Selected excerpt -
/---

You are such a good writer. You have taken the worst words I have seen in a long time and weaved them into the story so that they just seemed to belong. Well done.

bettygram said...

I am so interested in the story.

Fandango said...

We dragons could have burned off that mold . We are good at that.
You write so well for a human.

Raven said...

I'm just loving this story. Can't wait to find out what's in the safe.

Batteson.Ind said...

oooohhhhhh........ I want more!!!.... *jigs up and down on seat and stamps feet in girlish manner..... :-D

ForestJane said...

Very nice use of the words!

And excellent writing too. ;)

I'm going to have to continue coming back to discover what's in the safe. Do you have any idea how many parts this story will be?

Dianne said...

I love how endearing and real you have made MissCowpepper

wonderful writing

CJ said...

ForestJane:
To answer your question: no, I have no idea how many parts the story will be. At first, I thought three. I've just submitted number 5.

When I submit my story for the week, I immediately write the story for the next week and start on an illustration (sometimes it takes as long to do that as to write.) Next week's is written, so I know it will not end next week. There will be at least 7 parts, but we will see how it goes.

\---

Required work -
- 1) Which commenter names in the blog comments above appear directly before "said..."?
- 2) Could you pick up the blog comments about the serialized story from their final line and add the next part?

Data listing -
/---

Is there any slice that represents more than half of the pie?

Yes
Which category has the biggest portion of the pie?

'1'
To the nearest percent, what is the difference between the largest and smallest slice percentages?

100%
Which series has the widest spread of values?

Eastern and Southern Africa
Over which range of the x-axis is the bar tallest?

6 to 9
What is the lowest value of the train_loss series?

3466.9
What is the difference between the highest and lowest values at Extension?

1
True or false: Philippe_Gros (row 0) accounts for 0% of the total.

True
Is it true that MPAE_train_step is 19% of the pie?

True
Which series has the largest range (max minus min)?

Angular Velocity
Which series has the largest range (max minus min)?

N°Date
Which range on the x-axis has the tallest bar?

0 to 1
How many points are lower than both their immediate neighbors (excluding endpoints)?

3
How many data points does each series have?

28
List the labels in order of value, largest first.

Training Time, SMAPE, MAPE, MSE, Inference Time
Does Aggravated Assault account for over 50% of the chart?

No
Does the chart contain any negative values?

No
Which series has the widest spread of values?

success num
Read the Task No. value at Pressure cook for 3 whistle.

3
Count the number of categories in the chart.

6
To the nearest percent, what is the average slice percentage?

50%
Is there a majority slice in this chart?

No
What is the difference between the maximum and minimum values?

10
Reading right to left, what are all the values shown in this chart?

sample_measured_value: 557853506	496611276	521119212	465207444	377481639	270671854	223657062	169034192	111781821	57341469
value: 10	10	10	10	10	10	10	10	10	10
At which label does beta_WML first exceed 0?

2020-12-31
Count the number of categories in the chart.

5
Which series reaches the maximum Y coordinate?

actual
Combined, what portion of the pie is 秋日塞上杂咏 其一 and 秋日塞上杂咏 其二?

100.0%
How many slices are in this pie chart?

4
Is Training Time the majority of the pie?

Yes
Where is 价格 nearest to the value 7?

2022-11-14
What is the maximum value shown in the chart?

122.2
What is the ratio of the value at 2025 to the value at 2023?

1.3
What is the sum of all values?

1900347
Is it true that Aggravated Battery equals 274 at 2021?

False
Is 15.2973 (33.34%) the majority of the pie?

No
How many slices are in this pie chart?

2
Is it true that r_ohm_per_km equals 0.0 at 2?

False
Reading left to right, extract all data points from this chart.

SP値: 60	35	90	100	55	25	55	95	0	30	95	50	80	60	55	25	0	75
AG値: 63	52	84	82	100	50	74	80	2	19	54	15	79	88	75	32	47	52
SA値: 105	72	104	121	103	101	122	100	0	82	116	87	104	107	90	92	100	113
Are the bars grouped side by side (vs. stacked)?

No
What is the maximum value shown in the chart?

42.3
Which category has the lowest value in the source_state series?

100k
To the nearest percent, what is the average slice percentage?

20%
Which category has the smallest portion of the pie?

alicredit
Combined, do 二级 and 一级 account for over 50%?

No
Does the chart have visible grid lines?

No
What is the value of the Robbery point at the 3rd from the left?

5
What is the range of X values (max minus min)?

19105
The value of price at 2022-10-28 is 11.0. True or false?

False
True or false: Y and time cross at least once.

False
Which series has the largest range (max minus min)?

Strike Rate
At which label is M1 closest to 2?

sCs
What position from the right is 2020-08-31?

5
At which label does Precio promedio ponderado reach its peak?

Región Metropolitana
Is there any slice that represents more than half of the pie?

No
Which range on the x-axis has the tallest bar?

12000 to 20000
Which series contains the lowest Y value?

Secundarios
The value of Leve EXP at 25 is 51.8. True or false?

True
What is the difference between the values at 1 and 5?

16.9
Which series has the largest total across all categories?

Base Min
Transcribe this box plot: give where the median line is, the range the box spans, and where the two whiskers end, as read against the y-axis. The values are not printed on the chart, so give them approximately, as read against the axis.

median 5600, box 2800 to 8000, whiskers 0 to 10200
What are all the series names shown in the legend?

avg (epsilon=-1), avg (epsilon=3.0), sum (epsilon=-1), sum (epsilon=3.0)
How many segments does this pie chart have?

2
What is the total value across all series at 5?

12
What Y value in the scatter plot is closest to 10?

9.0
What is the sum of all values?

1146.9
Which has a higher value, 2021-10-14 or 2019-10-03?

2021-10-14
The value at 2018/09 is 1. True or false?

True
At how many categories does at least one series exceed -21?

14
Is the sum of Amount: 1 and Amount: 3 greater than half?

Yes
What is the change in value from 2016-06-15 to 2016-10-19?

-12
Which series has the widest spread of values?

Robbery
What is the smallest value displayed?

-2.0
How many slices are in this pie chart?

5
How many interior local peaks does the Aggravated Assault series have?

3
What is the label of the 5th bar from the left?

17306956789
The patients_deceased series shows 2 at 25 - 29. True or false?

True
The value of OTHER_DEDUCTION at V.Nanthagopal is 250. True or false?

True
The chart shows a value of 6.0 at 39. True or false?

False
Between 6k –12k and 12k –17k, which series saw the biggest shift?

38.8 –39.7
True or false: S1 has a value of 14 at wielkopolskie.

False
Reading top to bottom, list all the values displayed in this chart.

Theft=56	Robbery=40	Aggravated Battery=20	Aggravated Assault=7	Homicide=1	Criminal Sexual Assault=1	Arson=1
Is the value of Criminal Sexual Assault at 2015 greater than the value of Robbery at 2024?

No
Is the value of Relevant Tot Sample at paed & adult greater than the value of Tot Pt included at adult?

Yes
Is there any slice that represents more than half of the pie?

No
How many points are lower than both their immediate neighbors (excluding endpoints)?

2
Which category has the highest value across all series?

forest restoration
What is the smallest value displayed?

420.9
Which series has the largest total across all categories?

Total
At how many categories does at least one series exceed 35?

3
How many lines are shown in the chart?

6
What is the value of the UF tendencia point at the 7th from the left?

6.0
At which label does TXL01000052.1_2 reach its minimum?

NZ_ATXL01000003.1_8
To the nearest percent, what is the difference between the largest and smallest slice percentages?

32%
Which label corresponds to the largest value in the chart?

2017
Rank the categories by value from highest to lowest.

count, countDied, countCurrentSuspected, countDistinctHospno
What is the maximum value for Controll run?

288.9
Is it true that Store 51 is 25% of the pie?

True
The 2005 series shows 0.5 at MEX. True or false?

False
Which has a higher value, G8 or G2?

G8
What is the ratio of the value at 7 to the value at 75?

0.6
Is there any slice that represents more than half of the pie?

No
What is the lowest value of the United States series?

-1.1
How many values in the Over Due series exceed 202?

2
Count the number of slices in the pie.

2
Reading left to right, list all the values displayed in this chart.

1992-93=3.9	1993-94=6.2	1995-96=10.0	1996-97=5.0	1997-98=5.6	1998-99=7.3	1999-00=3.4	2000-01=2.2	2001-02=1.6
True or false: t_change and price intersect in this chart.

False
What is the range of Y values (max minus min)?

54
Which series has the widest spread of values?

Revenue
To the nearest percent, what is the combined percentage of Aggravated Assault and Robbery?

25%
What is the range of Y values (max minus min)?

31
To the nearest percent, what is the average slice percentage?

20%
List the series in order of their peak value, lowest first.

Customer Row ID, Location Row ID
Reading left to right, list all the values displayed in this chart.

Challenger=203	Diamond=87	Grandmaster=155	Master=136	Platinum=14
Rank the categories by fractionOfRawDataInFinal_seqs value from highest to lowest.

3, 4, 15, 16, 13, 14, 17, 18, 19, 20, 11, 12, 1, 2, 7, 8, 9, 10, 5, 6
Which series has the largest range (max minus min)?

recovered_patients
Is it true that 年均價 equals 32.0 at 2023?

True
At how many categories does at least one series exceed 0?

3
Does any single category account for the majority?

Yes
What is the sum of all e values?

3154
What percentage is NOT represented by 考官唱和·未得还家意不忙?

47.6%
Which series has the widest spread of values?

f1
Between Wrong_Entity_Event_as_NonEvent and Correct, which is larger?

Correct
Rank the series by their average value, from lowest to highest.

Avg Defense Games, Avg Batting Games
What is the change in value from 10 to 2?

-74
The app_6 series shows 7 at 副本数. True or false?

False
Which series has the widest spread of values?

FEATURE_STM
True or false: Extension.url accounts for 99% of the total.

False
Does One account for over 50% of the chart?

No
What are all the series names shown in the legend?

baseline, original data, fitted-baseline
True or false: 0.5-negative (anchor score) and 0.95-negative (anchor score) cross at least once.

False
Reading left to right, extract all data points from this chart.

\---

Responses by task -
- 1) bettygram, Fandango, Raven, Batteson.Ind, ForestJane, Dianne, CJ

- 2)
My first entry featured Rosemary and Parker, but noting to do with a stormy or flooding. I am thinking of continuing with Rosemary and her husband indefinitely. She is a freelance graphic artist and Parker seems to have a good job, so conceivably, Rosemary can be free to travel or get into all kinds of situations or trouble, have all manner of weird clients, and although I haven't touched on it much so far, I already know she comes from a bizarre family.

But then, it might be fun to do something with very different characters for a while, too.

I don't plan ahead much. In some ways the word choices restrict me, but on the other hand, they make me think of new ways to use them and unusual ways of describing something or someone. Sometimes they lead me in new directions, but sometimes I just have to figure out how to use them to go where I wanted to go anyway.

Chubby Chieque said...

You rock, CJ! your words and your photo tells me all.

Interested me so much.

Keep up the good work!
xoxo

Stephen said...

I liked your story. I'm glad they found the safe. Maybe the key thing will turn out to be really important after all, even though Miss Cowpepper misunderstood what her father was trying to say.